### WRITTEN EXERCISE
Can you arrange every line of the listing below as a Markdown table with a Row column for its number and a Line column for its text, skipping any blank lines?

### RECORDS FOR THIS EXERCISE

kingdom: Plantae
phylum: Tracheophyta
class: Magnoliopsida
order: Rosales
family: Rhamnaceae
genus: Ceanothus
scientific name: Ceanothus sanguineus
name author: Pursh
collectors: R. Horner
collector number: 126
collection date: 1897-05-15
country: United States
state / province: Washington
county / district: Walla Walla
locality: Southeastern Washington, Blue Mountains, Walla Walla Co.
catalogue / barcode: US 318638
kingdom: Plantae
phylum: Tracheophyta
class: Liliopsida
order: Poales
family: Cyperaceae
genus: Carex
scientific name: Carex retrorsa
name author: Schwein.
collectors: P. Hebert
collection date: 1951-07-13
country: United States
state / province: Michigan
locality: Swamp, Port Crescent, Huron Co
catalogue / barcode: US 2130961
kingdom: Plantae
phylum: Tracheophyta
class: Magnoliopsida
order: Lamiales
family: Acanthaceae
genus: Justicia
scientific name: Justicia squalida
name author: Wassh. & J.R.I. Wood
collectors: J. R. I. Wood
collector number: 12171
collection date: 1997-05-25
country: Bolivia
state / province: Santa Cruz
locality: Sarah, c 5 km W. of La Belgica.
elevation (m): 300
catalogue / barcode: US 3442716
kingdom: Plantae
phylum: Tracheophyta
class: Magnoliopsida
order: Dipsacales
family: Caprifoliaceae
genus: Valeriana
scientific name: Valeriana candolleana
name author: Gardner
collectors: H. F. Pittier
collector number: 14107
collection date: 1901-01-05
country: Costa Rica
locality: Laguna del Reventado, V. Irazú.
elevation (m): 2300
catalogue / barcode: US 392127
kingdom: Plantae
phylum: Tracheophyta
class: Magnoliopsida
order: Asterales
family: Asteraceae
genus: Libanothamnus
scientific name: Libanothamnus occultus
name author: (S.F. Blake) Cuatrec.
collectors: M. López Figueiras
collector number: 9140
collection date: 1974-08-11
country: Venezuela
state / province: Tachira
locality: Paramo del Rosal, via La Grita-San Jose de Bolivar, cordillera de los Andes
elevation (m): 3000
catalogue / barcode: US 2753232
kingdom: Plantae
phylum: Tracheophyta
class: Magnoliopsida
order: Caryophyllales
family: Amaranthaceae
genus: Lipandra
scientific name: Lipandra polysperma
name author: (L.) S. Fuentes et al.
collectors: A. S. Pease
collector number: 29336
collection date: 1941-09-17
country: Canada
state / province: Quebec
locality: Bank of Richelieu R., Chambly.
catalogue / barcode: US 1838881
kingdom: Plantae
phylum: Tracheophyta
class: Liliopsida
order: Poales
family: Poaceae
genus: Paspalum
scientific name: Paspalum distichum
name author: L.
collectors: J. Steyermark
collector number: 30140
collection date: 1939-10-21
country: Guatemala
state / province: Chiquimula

### FINAL ANSWER
| Row | Line |
|---|---|
| 1 | kingdom: Plantae |
| 2 | phylum: Tracheophyta |
| 3 | class: Magnoliopsida |
| 4 | order: Rosales |
| 5 | family: Rhamnaceae |
| 6 | genus: Ceanothus |
| 7 | scientific name: Ceanothus sanguineus |
| 8 | name author: Pursh |
| 9 | collectors: R. Horner |
| 10 | collector number: 126 |
| 11 | collection date: 1897-05-15 |
| 12 | country: United States |
| 13 | state / province: Washington |
| 14 | county / district: Walla Walla |
| 15 | locality: Southeastern Washington, Blue Mountains, Walla Walla Co. |
| 16 | catalogue / barcode: US 318638 |
| 17 | kingdom: Plantae |
| 18 | phylum: Tracheophyta |
| 19 | class: Liliopsida |
| 20 | order: Poales |
| 21 | family: Cyperaceae |
| 22 | genus: Carex |
| 23 | scientific name: Carex retrorsa |
| 24 | name author: Schwein. |
| 25 | collectors: P. Hebert |
| 26 | collection date: 1951-07-13 |
| 27 | country: United States |
| 28 | state / province: Michigan |
| 29 | locality: Swamp, Port Crescent, Huron Co |
| 30 | catalogue / barcode: US 2130961 |
| 31 | kingdom: Plantae |
| 32 | phylum: Tracheophyta |
| 33 | class: Magnoliopsida |
| 34 | order: Lamiales |
| 35 | family: Acanthaceae |
| 36 | genus: Justicia |
| 37 | scientific name: Justicia squalida |
| 38 | name author: Wassh. & J.R.I. Wood |
| 39 | collectors: J. R. I. Wood |
| 40 | collector number: 12171 |
| 41 | collection date: 1997-05-25 |
| 42 | country: Bolivia |
| 43 | state / province: Santa Cruz |
| 44 | locality: Sarah, c 5 km W. of La Belgica. |
| 45 | elevation (m): 300 |
| 46 | catalogue / barcode: US 3442716 |
| 47 | kingdom: Plantae |
| 48 | phylum: Tracheophyta |
| 49 | class: Magnoliopsida |
| 50 | order: Dipsacales |
| 51 | family: Caprifoliaceae |
| 52 | genus: Valeriana |
| 53 | scientific name: Valeriana candolleana |
| 54 | name author: Gardner |
| 55 | collectors: H. F. Pittier |
| 56 | collector number: 14107 |
| 57 | collection date: 1901-01-05 |
| 58 | country: Costa Rica |
| 59 | locality: Laguna del Reventado, V. Irazú. |
| 60 | elevation (m): 2300 |
| 61 | catalogue / barcode: US 392127 |
| 62 | kingdom: Plantae |
| 63 | phylum: Tracheophyta |
| 64 | class: Magnoliopsida |
| 65 | order: Asterales |
| 66 | family: Asteraceae |
| 67 | genus: Libanothamnus |
| 68 | scientific name: Libanothamnus occultus |
| 69 | name author: (S.F. Blake) Cuatrec. |
| 70 | collectors: M. López Figueiras |
| 71 | collector number: 9140 |
| 72 | collection date: 1974-08-11 |
| 73 | country: Venezuela |
| 74 | state / province: Tachira |
| 75 | locality: Paramo del Rosal, via La Grita-San Jose de Bolivar, cordillera de los Andes |
| 76 | elevation (m): 3000 |
| 77 | catalogue / barcode: US 2753232 |
| 78 | kingdom: Plantae |
| 79 | phylum: Tracheophyta |
| 80 | class: Magnoliopsida |
| 81 | order: Caryophyllales |
| 82 | family: Amaranthaceae |
| 83 | genus: Lipandra |
| 84 | scientific name: Lipandra polysperma |
| 85 | name author: (L.) S. Fuentes et al. |
| 86 | collectors: A. S. Pease |
| 87 | collector number: 29336 |
| 88 | collection date: 1941-09-17 |
| 89 | country: Canada |
| 90 | state / province: Quebec |
| 91 | locality: Bank of Richelieu R., Chambly. |
| 92 | catalogue / barcode: US 1838881 |
| 93 | kingdom: Plantae |
| 94 | phylum: Tracheophyta |
| 95 | class: Liliopsida |
| 96 | order: Poales |
| 97 | family: Poaceae |
| 98 | genus: Paspalum |
| 99 | scientific name: Paspalum distichum |
| 100 | name author: L. |
| 101 | collectors: J. Steyermark |
| 102 | collector number: 30140 |
| 103 | collection date: 1939-10-21 |
| 104 | country: Guatemala |
| 105 | state / province: Chiquimula |